Saya tak paham, bagaimana CAF sampai pada gelar dan angka itu. Tapi tak mengapa, predikat yang disematkan membuat saya mongkok (Bahasa Jawa: bangga, besar hati). Menjadi pelipur duka di tengah keterpurukan akibat pandemi. Saya berbunga-bunga. Perasaan sama yang mungkin dimiliki oleh sebagian besar bangsa Indonesia.

Satu aspek yang membuat Indonesia “juara” adalah perilaku berbagi kepada orang tak dikenal. Terus terang, setengah percaya saya membacanya.

Keragu-raguan saya tertepis, ketika 3 minggu lalu menyaksikan drama 5 menit yang menguatkan laporan CAF.

Kebetulan lalu-lintas di jalan Kebayoran Lama, Jakarta Selatan, sedang macet. Kendaraan beringsut maju. Sambil melamun saya menoleh ke samping kiri.

Di sebuah halte bis, ada seorang perempuan sepuh yang duduk di bangku reyot. Kelihatannya tak lagi mampu berjalan. Dia seorang peminta-minta.

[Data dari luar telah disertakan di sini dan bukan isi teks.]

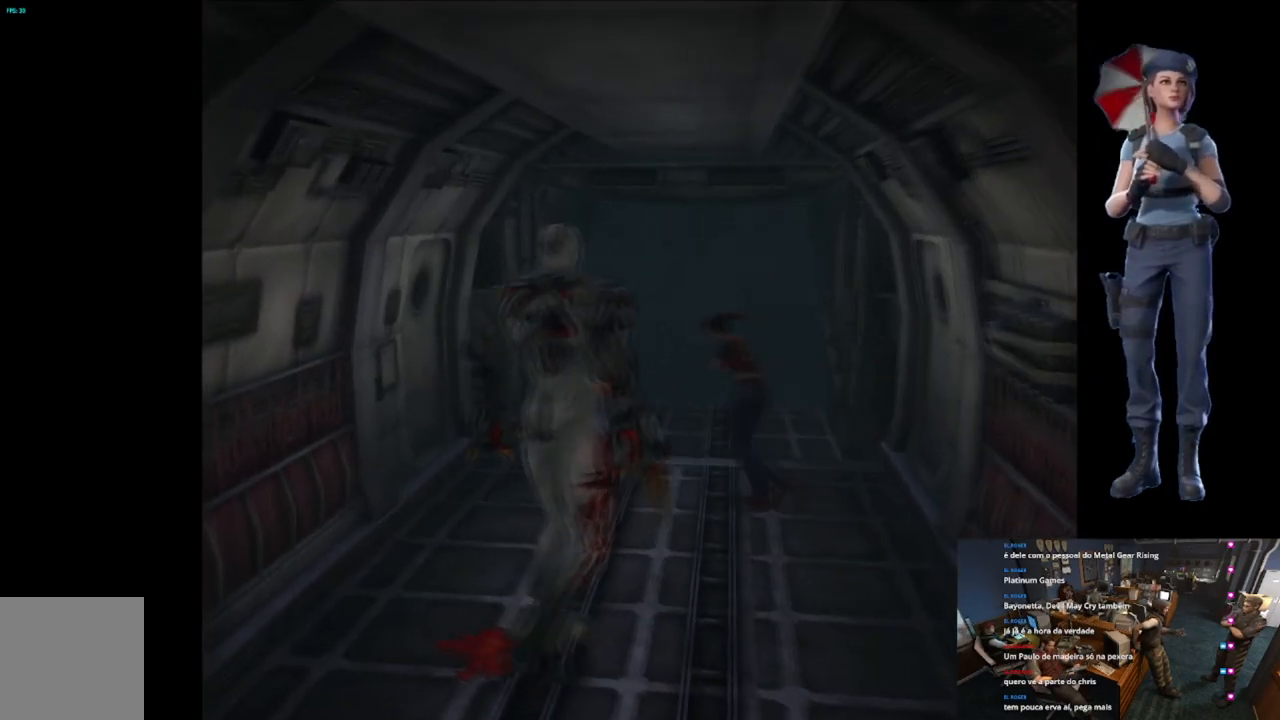
{"buttons": ["X"], "left_stick": "up-left", "right_stick": "center", "events": []}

Tiba-tiba, adegan dramatis berlangsung cepat lewat di depan mata saya.

Seorang pemulung berhenti di samping sang ibu, sambil mengulurkan lipatan uang. Tak tahu berapa nominalnya. Basa-basi sebentar, lantas berlalu.

Saya tertegun. Rasa bersalah menyesakkan rongga dada saya. Berpuluh atau beratus kali lewat depan halte itu, tak sekali pun berhenti untuk menyapanya. Apalagi membagi sesuatu.

Sebagai penebus dosa, saya melipir dan masuk ke SPBU tak jauh dari halte. Sekedar mengamati yang sedang dan akan terjadi. Sang pemulung sudah tak nampak lagi.

Tak disangka, dalam waktu kurang dari 5 menit, muncul 3 “malaikat” menghampiri sang ibu sepuh. Mereka menyelipkan sesuatu, entah apa. Saya duga lembaran uang kertas atau koin logam rupiah. Entah berapa.

Sementara saya yang naik mobil berpendingin udara hanya bergeming. Di dorong rasa malu yang memuncah, saya hampiri sang ibu. Saya sapa sekadarnya dan mengikuti apa yang dilakukan sang pemulung.

Saya tak tahu, apakah kegiatan membagi yang kami lakukan adalah hasil “suri tauladan” sang pemulung.

Sejatinya, sang pemulung hanya perlu satu langkah awal untuk melakukan kegiatan mulia. Maka langkah kedua dan selanjutnya Tuhan yang bekerja. Namun, bila satu langkah pertama tak dilakukan, tak ada langkah-langkah berikutnya yang muncul.

Sekali lagi, hanya perlu satu langkah, untuk membuat Tuhan suka. Biarkan langkah kedua sampai ke sejuta atau ke sepuluh juta digerakkan olehNya dalam sukacita surga.

Kisah serupa dilakukan oleh seorang “pemimpin” informal, di kampung tempat tinggal kami. Namanya Sri Setiati.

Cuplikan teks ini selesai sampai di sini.